Which is why we now see coal trains pulled by locomotives with a per-axle horsepower that, 40 years ago, was for fast freight and passenger service only!
  by Denver Dude
Allen, thanks for all of the info.

I was wondering about locomotive weight. I was under the impression that 70,000 lbs. per axle (35,000 per wheel) was the max. I don't see how a 432,000-lb. locomotive would be supported, as that would be 72,000 pounds. Are they using stronger steel in the rails these days?

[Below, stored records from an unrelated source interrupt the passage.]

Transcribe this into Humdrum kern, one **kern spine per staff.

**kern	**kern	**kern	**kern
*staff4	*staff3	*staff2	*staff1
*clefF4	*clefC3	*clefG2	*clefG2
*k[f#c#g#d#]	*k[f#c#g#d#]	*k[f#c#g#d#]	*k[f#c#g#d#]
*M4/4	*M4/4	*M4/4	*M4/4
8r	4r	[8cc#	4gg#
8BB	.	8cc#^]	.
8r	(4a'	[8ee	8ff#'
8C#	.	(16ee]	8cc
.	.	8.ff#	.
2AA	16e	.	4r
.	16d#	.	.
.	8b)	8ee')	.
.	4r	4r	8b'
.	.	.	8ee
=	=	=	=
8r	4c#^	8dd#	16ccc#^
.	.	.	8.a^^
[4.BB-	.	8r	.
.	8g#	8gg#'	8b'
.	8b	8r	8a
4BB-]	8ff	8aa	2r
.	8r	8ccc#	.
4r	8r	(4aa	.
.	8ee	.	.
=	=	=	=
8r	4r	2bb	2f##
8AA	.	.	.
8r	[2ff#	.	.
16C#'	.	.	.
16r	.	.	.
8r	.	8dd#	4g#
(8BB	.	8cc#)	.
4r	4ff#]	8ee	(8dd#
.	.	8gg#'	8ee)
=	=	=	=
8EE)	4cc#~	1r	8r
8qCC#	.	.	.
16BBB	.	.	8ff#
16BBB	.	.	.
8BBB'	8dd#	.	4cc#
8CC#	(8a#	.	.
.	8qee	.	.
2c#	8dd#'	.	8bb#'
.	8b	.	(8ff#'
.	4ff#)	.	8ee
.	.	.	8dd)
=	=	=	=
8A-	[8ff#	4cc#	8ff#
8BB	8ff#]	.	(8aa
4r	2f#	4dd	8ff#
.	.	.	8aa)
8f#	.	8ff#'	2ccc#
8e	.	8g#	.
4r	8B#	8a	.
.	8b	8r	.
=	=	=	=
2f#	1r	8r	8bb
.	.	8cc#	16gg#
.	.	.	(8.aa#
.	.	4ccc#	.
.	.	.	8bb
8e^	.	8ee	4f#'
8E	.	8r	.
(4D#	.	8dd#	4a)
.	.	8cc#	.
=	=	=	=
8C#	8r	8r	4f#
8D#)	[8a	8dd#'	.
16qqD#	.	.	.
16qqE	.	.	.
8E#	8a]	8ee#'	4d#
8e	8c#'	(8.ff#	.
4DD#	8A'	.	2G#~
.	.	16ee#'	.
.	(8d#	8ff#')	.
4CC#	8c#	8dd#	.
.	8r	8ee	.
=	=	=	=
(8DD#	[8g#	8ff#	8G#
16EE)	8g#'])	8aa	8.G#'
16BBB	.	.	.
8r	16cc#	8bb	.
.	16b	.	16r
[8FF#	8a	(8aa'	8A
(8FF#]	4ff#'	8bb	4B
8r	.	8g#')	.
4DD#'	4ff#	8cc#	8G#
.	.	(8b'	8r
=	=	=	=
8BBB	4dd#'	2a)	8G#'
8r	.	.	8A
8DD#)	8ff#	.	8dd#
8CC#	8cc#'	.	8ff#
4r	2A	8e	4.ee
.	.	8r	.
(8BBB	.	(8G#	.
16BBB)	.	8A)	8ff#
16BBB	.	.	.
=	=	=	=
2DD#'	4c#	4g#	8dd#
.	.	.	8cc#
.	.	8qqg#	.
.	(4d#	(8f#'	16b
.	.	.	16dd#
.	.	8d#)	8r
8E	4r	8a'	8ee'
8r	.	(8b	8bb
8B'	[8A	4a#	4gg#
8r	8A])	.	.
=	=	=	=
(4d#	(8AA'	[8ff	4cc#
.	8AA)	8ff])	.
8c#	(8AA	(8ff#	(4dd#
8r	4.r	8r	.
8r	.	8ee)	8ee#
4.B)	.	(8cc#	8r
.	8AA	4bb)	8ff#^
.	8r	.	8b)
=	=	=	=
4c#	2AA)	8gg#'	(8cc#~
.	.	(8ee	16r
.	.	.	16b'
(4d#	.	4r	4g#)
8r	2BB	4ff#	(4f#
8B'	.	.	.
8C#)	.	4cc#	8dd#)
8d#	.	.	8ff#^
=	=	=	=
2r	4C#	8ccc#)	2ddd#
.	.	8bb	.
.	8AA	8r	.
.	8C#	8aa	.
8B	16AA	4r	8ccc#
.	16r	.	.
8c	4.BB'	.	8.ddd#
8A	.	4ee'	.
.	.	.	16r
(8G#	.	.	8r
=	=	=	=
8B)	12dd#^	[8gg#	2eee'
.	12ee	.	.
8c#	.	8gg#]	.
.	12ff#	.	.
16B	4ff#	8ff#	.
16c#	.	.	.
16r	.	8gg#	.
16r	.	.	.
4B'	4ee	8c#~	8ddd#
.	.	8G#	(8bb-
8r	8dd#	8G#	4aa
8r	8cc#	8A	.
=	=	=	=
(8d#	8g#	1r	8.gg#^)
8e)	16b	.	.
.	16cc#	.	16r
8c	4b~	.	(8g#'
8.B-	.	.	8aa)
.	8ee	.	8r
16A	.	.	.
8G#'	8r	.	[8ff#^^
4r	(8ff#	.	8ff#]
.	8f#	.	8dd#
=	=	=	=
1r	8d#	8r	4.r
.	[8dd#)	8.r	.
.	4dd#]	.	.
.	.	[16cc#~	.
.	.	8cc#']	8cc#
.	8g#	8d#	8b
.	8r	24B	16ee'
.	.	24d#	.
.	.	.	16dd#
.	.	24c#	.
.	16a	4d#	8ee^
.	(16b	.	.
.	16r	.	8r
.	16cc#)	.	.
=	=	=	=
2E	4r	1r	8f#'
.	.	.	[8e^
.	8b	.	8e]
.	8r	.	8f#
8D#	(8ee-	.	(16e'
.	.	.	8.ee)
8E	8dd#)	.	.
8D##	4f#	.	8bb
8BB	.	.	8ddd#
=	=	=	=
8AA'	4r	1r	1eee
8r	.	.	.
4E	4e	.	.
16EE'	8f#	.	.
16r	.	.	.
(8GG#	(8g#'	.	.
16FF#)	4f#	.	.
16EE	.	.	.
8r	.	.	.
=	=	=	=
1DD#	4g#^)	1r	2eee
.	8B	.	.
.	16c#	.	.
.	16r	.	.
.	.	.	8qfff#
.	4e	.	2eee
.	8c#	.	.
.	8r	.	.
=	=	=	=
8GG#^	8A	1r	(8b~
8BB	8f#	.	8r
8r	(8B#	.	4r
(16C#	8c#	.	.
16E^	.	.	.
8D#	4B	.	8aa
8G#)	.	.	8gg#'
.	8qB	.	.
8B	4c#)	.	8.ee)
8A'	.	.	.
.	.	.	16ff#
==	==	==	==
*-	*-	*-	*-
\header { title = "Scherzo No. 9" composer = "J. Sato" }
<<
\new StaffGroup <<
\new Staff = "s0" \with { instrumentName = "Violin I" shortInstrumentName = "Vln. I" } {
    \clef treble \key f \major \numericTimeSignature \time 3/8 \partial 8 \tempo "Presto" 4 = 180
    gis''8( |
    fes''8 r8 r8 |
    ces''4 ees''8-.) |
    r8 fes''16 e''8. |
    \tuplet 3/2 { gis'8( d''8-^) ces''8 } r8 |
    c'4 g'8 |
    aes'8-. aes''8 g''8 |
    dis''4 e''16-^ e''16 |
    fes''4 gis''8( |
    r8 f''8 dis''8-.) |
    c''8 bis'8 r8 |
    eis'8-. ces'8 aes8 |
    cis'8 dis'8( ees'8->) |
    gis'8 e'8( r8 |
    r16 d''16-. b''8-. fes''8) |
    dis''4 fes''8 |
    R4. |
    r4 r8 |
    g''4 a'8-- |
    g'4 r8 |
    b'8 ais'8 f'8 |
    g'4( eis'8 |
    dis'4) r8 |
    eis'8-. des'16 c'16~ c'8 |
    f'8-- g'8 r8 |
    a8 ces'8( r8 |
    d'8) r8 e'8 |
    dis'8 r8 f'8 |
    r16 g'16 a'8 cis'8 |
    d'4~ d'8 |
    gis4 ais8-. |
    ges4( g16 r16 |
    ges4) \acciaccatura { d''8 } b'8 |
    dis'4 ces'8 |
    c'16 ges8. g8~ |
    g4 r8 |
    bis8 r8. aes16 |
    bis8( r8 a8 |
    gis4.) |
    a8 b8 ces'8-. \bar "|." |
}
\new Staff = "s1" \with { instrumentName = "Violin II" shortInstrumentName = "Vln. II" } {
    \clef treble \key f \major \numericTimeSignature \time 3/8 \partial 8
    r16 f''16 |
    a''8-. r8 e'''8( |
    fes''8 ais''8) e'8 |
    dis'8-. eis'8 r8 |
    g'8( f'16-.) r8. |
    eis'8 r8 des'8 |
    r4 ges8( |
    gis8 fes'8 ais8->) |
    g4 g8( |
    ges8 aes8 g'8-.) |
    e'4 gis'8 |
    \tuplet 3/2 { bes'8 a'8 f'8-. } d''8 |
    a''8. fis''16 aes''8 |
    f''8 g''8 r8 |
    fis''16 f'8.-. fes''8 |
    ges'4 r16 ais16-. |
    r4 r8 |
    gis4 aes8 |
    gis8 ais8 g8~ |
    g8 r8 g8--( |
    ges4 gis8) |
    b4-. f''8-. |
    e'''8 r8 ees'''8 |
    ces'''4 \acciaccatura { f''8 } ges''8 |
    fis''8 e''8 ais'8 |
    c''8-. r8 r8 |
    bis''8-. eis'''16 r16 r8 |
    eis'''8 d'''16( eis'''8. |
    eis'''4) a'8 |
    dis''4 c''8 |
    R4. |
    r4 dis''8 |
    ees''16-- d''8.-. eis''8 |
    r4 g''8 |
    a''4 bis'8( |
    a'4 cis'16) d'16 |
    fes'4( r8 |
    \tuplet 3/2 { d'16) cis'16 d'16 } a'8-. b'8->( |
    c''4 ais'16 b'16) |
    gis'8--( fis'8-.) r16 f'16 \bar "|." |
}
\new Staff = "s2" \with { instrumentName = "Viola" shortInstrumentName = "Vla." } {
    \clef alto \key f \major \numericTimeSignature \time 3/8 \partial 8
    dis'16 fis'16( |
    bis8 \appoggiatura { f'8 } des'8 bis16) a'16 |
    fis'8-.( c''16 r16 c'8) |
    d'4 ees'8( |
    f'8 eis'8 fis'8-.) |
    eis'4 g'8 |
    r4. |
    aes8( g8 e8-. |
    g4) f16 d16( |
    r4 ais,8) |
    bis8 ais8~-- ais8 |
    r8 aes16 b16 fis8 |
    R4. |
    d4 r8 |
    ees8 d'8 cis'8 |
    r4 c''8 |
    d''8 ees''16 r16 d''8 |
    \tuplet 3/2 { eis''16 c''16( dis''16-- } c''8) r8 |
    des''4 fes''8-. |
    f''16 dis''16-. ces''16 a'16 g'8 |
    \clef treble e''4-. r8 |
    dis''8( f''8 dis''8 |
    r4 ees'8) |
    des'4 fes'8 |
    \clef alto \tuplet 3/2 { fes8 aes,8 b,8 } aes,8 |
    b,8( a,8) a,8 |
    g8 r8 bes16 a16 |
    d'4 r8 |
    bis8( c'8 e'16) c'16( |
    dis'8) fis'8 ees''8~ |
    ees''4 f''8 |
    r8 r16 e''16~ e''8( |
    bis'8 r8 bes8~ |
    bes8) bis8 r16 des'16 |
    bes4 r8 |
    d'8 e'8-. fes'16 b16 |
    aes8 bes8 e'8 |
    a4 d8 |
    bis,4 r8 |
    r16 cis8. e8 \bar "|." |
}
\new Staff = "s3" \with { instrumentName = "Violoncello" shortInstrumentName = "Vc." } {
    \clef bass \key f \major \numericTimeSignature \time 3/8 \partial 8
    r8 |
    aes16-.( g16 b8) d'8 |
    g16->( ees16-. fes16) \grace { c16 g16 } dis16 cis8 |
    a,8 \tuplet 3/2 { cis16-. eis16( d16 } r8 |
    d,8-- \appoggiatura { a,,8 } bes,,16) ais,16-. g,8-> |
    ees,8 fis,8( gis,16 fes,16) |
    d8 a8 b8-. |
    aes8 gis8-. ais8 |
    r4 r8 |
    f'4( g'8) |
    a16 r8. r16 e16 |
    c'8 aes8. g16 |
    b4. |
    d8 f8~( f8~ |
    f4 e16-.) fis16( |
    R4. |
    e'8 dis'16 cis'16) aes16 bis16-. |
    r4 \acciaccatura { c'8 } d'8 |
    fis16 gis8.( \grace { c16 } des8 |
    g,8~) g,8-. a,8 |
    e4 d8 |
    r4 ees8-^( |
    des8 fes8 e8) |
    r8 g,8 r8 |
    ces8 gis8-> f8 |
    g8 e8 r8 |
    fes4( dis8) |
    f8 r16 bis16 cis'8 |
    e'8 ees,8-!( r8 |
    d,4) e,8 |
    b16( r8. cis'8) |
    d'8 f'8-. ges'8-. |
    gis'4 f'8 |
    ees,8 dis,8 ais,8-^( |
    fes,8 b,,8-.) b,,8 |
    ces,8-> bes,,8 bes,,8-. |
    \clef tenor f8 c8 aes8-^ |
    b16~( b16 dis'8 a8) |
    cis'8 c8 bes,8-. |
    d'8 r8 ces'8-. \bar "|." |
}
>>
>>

Also, it seems that TE is just a factor of weight and adhesion. Does hp play into it, or is it only weight and adhesion?

Thanks again.
  by timz
Denver Dude wrote:it seems that TE is just a factor of weight and adhesion.
Well, yes, if you define "adhesion" that way. A certain amount of weight on drivers allows a certain maximum TE. If you have 100000 lb on drivers you can't expect to get 100000 lb of TE. You understand that, and there isn't much more to understand about "adhesion".
Denver Dude wrote:Does hp play into it, or is it only weight and adhesion?
Horsepower at the rail is TE (in pounds) times speed (in miles/hour) divided by 375. So a locomotive that's producing 150000 lb of TE at 1 mph is producing 400 rail hp, by definition. If the locomotive's prime mover can't produce that much horsepower, then the locomotive can't produce 150000 lb TE at 1 mph. But maybe it can produce it at 0.5 mph.
  by Denver Dude
timz wrote:
Denver Dude wrote:it seems that TE is just a factor of weight and adhesion.
Well, yes, if you define "adhesion" that way. A certain amount of weight on drivers allows a certain maximum TE. If you have 100000 lb on drivers you can't expect to get 100000 lb of TE. You understand that, and there isn't much more to understand about "adhesion".
Denver Dude wrote:Does hp play into it, or is it only weight and adhesion?
Horsepower at the rail is TE (in pounds) times speed (in miles/hour) divided by 375. So a locomotive that's producing 150000 lb of TE at 1 mph is producing 400 rail hp, by definition. If the locomotive's prime mover can't produce that much horsepower, then the locomotive can't produce 150000 lb TE at 1 mph. But maybe it can produce it at 0.5 mph.
Doesn't grade factor into it? Also, don't you divide by 550? Hey, I'm just trying to comprehend some of this. :)

Also, how do you know the speed at which wheel slip will occur? Thanks.